Matter in itself holds itself apart from itself through the moment of its negativity, diversity, or abstract separation into parts; it has repulsion. Its being apart from itself is just as essential, however, because these differences are one and the same: the negative unity of this existence apart from itself as being for itself, and thus continuous. Matter therefore has attraction. The unity of these moments is gravity.
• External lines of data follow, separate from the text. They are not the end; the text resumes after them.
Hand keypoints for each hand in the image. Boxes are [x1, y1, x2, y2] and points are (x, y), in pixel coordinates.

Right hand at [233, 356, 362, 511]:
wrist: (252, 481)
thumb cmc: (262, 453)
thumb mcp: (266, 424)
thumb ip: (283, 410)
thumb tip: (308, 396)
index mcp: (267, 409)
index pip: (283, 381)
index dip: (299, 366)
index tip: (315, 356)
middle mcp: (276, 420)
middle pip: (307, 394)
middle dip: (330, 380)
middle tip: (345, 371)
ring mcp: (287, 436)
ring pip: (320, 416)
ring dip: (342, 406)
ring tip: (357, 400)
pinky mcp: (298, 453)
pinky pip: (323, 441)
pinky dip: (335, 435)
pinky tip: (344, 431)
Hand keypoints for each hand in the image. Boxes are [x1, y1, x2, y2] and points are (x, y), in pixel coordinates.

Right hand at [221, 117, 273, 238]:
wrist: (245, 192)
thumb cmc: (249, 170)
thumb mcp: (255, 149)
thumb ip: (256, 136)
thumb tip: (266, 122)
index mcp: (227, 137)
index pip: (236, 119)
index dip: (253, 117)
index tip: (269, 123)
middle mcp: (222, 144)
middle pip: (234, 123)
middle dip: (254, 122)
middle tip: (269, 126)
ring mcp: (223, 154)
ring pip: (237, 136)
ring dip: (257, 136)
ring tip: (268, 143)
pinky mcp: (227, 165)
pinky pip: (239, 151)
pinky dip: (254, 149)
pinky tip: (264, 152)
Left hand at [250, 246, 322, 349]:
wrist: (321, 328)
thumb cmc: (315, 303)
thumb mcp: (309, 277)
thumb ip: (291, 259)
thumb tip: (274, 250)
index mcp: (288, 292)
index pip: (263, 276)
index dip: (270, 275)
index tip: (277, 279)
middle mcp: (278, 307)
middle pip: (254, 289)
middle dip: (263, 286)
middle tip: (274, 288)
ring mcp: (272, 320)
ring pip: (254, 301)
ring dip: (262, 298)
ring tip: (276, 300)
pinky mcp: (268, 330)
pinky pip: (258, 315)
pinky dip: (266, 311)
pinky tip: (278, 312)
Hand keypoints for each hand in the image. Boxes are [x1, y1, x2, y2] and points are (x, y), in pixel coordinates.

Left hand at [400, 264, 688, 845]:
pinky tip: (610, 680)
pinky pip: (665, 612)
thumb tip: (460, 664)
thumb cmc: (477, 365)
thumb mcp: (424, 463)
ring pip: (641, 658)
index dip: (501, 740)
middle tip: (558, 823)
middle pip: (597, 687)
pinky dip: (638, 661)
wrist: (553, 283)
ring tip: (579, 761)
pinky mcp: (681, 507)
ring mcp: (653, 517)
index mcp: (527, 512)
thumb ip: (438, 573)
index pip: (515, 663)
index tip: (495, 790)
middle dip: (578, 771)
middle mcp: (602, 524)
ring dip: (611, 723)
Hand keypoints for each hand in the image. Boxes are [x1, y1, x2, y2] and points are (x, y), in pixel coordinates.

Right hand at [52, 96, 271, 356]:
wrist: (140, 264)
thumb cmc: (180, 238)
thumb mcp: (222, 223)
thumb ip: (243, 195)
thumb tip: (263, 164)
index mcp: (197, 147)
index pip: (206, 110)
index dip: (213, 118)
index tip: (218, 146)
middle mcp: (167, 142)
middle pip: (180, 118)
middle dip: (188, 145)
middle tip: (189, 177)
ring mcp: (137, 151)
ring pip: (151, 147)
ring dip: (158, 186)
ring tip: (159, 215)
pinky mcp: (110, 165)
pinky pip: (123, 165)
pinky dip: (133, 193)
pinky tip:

Kant has, among other things, through the attempt at a "construction" of matter in his metaphysical elements of the natural sciences, the merit of having started towards a concept of matter, after it had been attributed merely to the deadness of the understanding and its determinations had been conceived as the relations of attributes. With this attempt Kant revived the concept of the philosophy of nature, which is nothing other than the comprehension of nature or, what is the same, the knowledge of the concept in nature. But in so doing he assumed that the reflective categories of attraction and repulsion were ready-made, and further, he presupposed that the category of the reflection itself, out of which matter should emerge, is ready-made. This confusion is a necessary consequence of Kant's procedure, because the former abstract moments can not be conceptualized without their identity; moreover, because the observation of these opposing determinations suspends itself immediately in their identity, there is the danger that they will appear, like attraction, as a mere continuity. I have demonstrated in detail the confusion which dominates Kant's exposition in my system of Logic, vol. 1, part 1, pp. 119ff.

#205.
Matter, as having gravity, is only: (1) matter existing in itself, or general. But this concept must: (2) specify itself; thus it is elementary matter, and the object of elementary physics. (3) Particular matter taken together is individualized matter, and the object of physics as the actual world of the body.